Namun kini Lesti justru memaafkan sang suami yang sudah berstatus tersangka. Ia mencabut laporannya di polisi.
"Alasannya anak saya. Karena mau bagaimanapun suami saya, bapak dari anak saya," kata Lesti didampingi tim penasihat hukumnya di Mapolres Metro Jaksel, Jumat (14/10/2022).
Baca Juga
Advertisement
Media sosial lantas bertanya-tanya. Ada netizen yang heran kenapa Lesti Kejora memaafkan meski sudah ada tindak kekerasan.
Sejumlah netizen bahkan menyebut kasus ini hanya konten. Namun, ada juga yang memahami keputusan Lesti karena berpisah dari pasangan memang tidak mudah meski ada latar belakang KDRT.
Ucapan para netizen yang memahami keputusan Lesti ternyata ada benarnya.
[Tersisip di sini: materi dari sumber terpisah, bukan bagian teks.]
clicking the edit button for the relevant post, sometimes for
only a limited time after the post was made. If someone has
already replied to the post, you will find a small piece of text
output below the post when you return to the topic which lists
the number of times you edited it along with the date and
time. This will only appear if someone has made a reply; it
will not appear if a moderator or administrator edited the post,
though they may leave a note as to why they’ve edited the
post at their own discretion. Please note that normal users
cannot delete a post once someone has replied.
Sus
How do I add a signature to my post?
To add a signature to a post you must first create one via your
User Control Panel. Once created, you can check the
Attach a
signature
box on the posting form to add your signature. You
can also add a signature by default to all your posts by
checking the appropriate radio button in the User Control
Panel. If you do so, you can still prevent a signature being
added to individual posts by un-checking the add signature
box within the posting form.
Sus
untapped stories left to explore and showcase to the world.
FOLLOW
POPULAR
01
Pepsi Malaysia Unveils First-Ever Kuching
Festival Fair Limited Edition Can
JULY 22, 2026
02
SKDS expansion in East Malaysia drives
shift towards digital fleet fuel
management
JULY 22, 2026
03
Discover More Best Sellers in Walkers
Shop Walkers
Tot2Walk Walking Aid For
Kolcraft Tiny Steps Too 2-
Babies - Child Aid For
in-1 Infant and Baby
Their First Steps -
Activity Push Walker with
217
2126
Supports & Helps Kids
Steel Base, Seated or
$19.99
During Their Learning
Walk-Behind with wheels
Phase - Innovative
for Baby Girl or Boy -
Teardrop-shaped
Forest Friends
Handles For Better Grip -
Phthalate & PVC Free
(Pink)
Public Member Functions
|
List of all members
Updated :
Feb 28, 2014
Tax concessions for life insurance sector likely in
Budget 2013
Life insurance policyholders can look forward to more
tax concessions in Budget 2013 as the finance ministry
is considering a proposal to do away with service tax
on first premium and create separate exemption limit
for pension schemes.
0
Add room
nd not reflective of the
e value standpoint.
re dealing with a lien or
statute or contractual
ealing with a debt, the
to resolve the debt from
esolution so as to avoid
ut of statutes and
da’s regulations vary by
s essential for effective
Situs perlindungan korban KDRT menyebut pergi dari hubungan KDRT tidak semudah yang dibayangkan. Kadang, korban pun berharap pelaku dapat berubah.
Berikut lima faktor yang membuat seseorang sulit keluar dari hubungan KDRT, seperti dirangkum situs Women Against Abuse, Jumat (14/10/2022):
1. Anak-Anak
Banyak dari survivor kasus KDRT merasa khawatir apakah berpisah merupakan keputusan tepat, sebab mereka memikirkan anak. Ini terutama terjadi jika anaknya sebenarnya tak ikut jadi korban KDRT.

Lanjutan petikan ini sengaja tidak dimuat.